Response: I don’t want to be colored as some zealot. I am not going to preach about the Reinheitsgebot, and the consumer can do whatever the heck they like with their beer. They can drink it out of a boot or a bowl or upside-down from the keg itself. But for brewers to give in and help guide consumers straight to cocktails and wine via mixing and blending?
I’m sorry. That’s not introducing new drinkers to a complex, unique beverage with history and endless potential for experimentation. That’s pointing them straight toward rum & cokes, G&Ts, merlots and pinots. And we might not get them back.
Quote: “Craft beer in the U.S. is making the statement that we don’t have a culture to adhere to… At the end of the day, if you can make a cocktail with beer in it, and it tastes good, then damn it, you gotta make it.”
Response: Maybe Klages-Mundt is right. Maybe the 6,500 craft brewers in this country are collectively standing up and saying, “The hell with beer culture. Beer is old news and the consumer wants something new.”
But, if that’s the case, I don’t want to be like everyone else, and I’m proud to work for an independent brewery that doesn’t want to brew the same way as everyone else. I’m going to stand up and defend beer, damn it. “If you can make a cocktail with beer in it, and it tastes good, then damn it,” YOU DON’T GOTTA MAKE IT.
You can choose to do the unpopular thing, the risky thing, and brew honest-to-god beer for beer lovers. Even if it seems like you’re the last one doing it, you can still choose to do so.
Quote: “With all these breweries and all the wild and crazy things they’re doing getting accepted, now’s the time for beer cocktails.”
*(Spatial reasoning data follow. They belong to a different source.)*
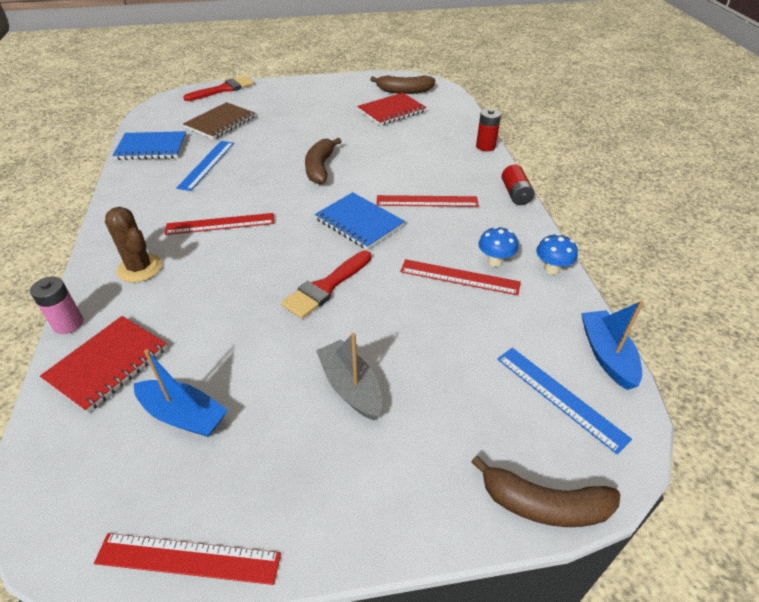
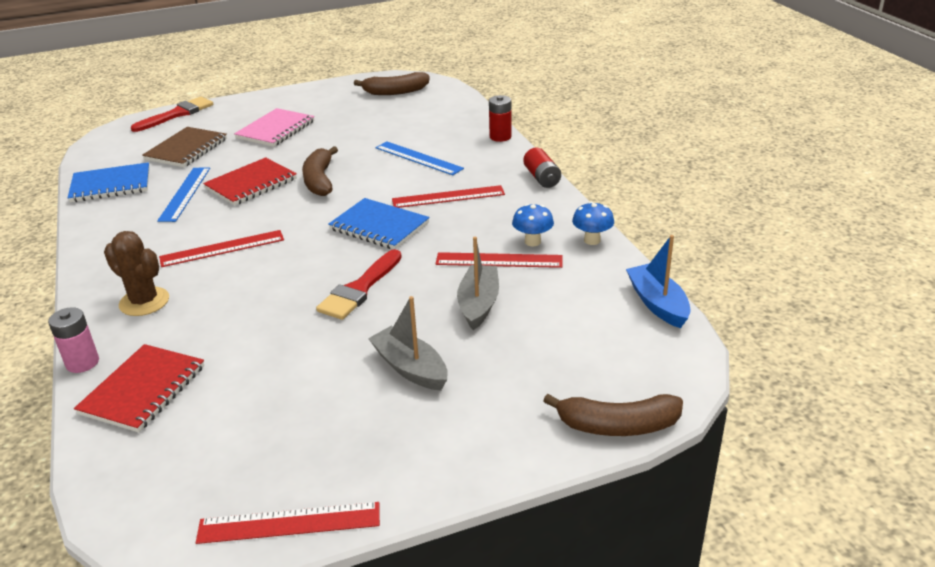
camera: 10 degrees left, 10 degrees down
(184, 415) = (243, 418): blue boat -> none
(297, 114) = (276, 130): none -> pink notebook
(391, 111) = (386, 114): red notebook -> red notebook (251, 184)
(431, 324) = (478, 304): none -> grey boat
(560, 397) = (618, 343): blue ruler -> blue ruler (418, 158)

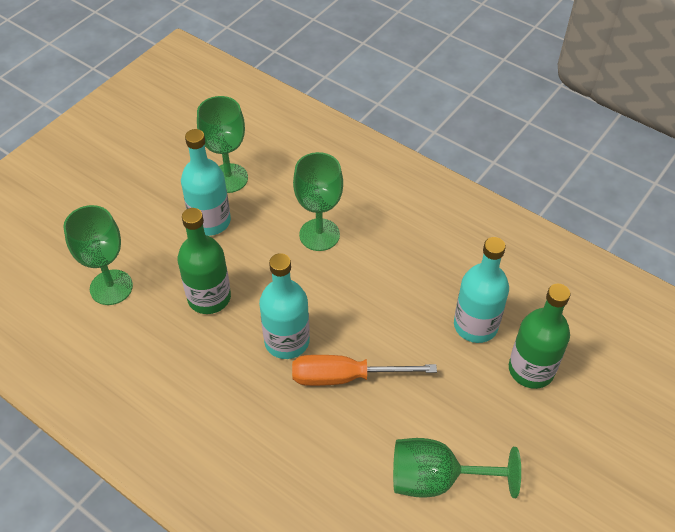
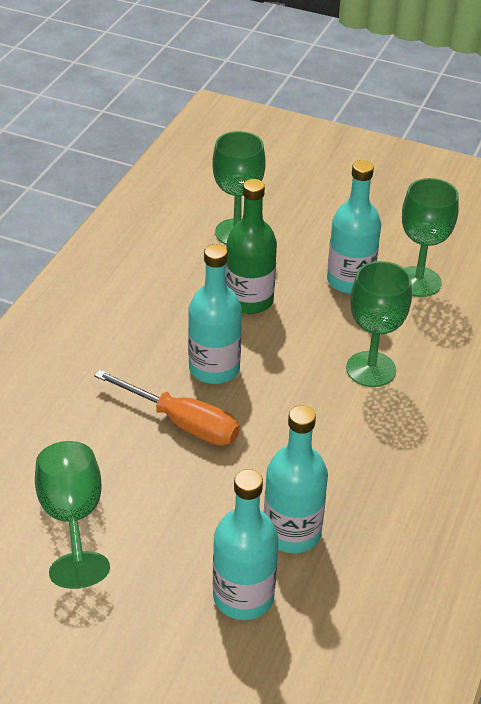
camera: 75 degrees right, 10 degrees down
(345, 377) = (182, 423): orange screwdriver -> orange screwdriver turned 135 degrees clockwise
(531, 369) = (243, 596): green bottle -> turquoise bottle

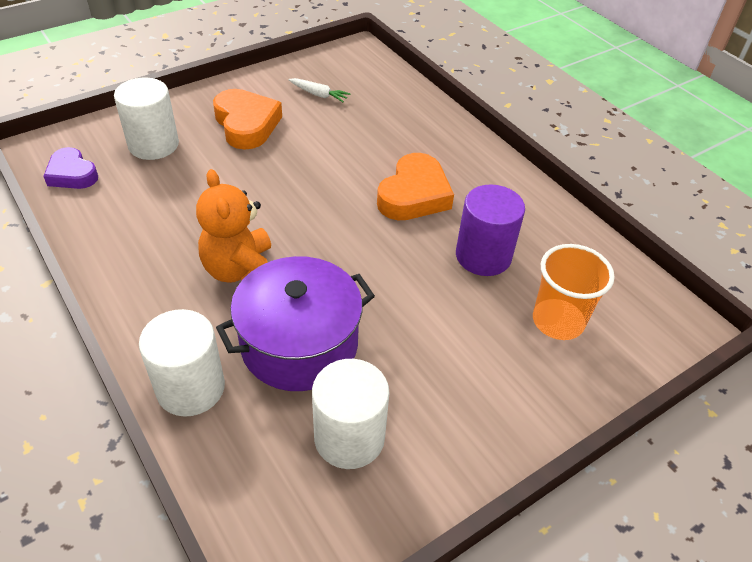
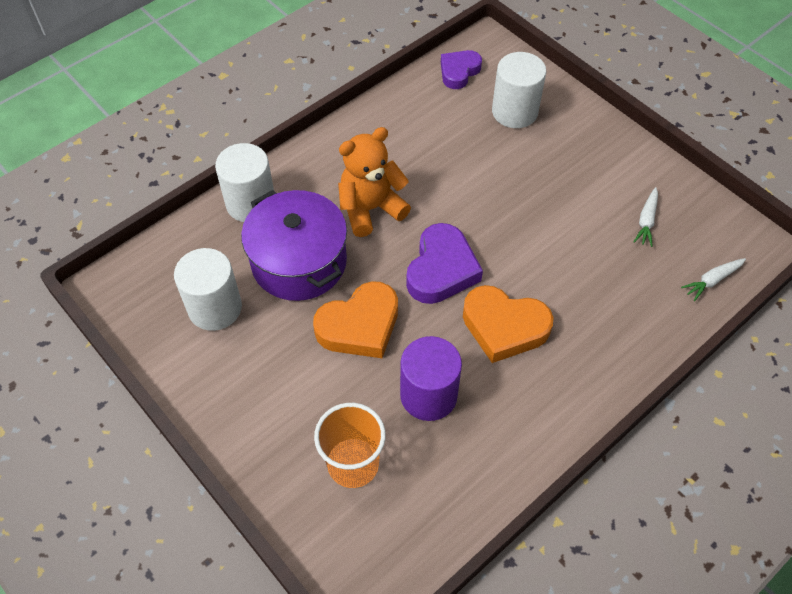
camera: 85 degrees right, 10 degrees up
(246, 124) = (570, 171): orange heart -> orange heart (360, 326)
(339, 226) = (441, 269): none -> purple heart
(387, 76) = (712, 280): none -> white carrot

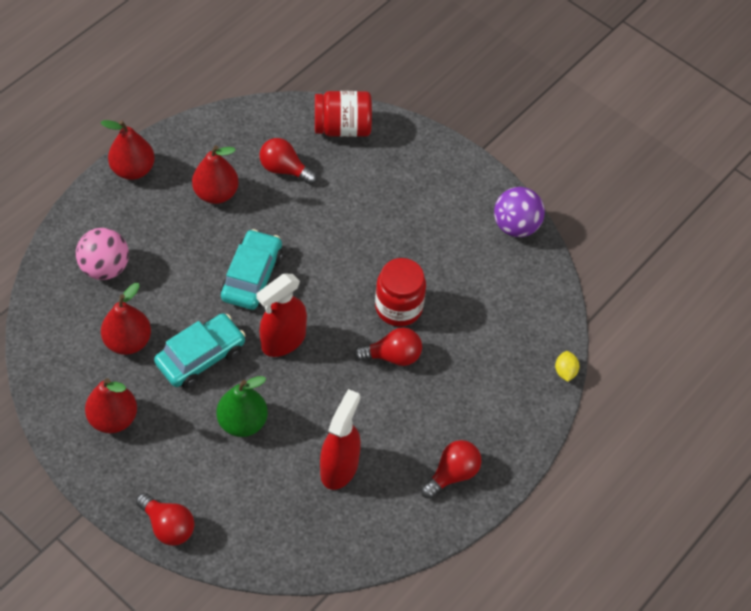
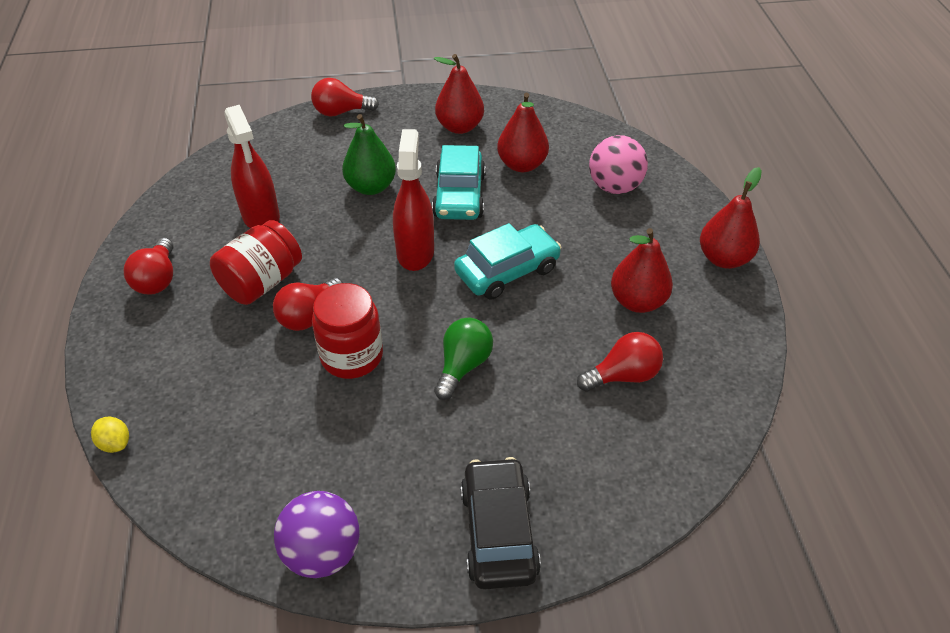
camera: 135 degrees right, 10 degrees down
(252, 276) = (507, 271): turquoise car -> turquoise car turned 90 degrees counterclockwise
(342, 128) = (643, 474): red jar -> red jar (261, 282)
(351, 247) = (463, 366): none -> green light bulb
(433, 165) = (498, 531): none -> black car

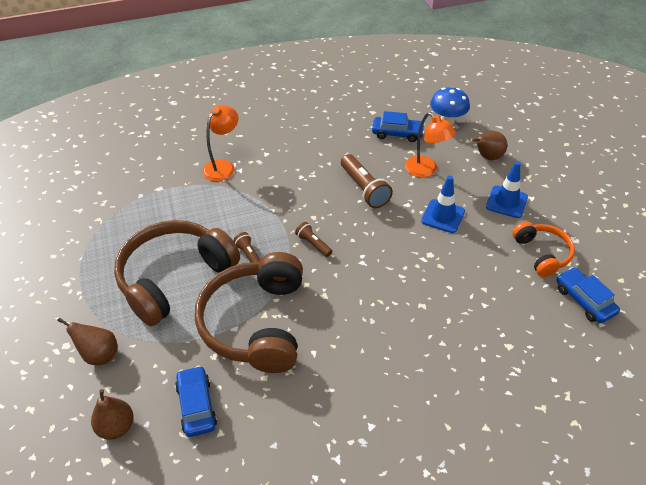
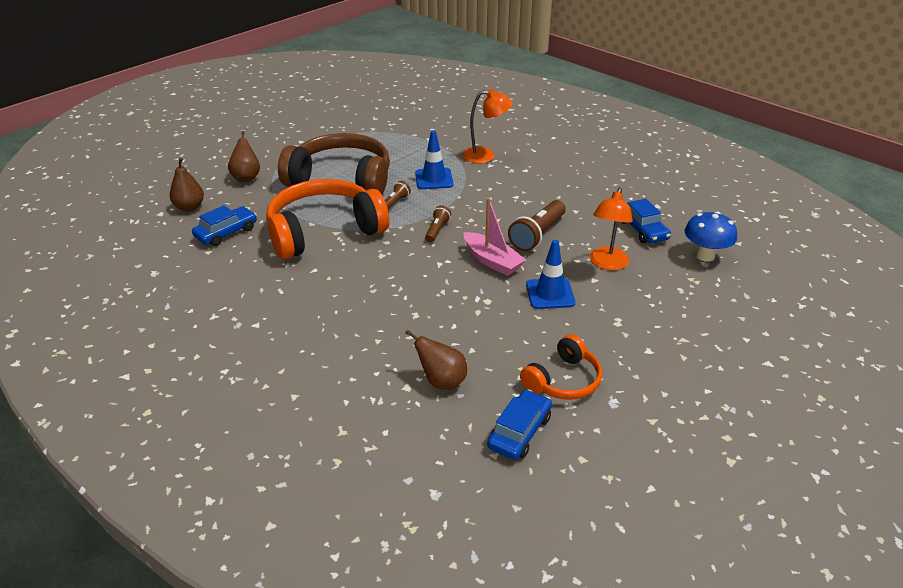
camera: 60 degrees right, 10 degrees down
(256, 323) = (324, 231): brown headphones -> orange headphones
(381, 229) = (492, 261): none -> pink boat
(487, 157) = (680, 300): brown pear -> brown pear (441, 381)
(506, 202) = (620, 333): blue traffic cone -> blue traffic cone (434, 179)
Response: Or… with all the chaos and confusion, maybe now’s the time to get reacquainted with the roots of all the wild styles floating around out there. Maybe now’s the time to trace history back a little ways and discover not how beer should taste, but how it used to taste. Not because one option is better than another, not because progress and change are bad, but because history is interesting, variety is to be valued, and there’s always more to learn.